Exercise directions ▸ Copy the lines of each item below word for word, with no changes.

Data supplied ▸
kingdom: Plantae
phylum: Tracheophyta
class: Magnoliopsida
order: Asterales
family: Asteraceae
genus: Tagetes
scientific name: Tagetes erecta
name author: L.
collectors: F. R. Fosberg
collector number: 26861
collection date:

Exercise answer ▸
kingdom: Plantae
phylum: Tracheophyta
class: Magnoliopsida
order: Asterales
family: Asteraceae
genus: Tagetes
scientific name: Tagetes erecta
name author: L.
collectors: F. R. Fosberg
collector number: 26861
collection date:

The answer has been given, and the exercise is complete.